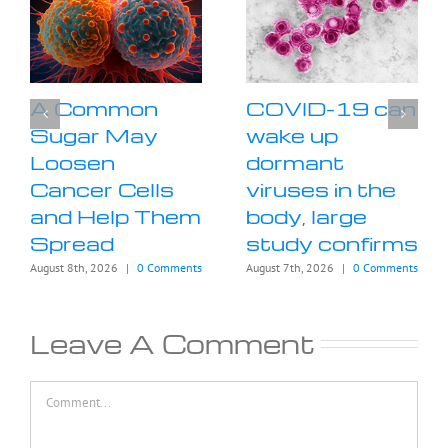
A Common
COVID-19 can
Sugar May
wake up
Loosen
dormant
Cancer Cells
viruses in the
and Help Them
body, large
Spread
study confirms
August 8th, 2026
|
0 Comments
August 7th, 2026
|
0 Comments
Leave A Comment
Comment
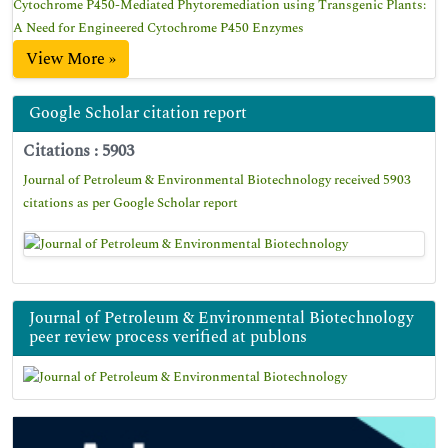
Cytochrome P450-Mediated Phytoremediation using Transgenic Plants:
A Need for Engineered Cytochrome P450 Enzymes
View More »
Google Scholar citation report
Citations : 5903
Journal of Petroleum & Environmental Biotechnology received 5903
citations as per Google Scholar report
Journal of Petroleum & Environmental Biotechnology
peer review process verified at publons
○ ○ ○ ○
## What you need to do
The answer must be every line of the data that contains the word "Journal".

## Completed task
Journal of Petroleum & Environmental Biotechnology received 5903
Journal of Petroleum & Environmental Biotechnology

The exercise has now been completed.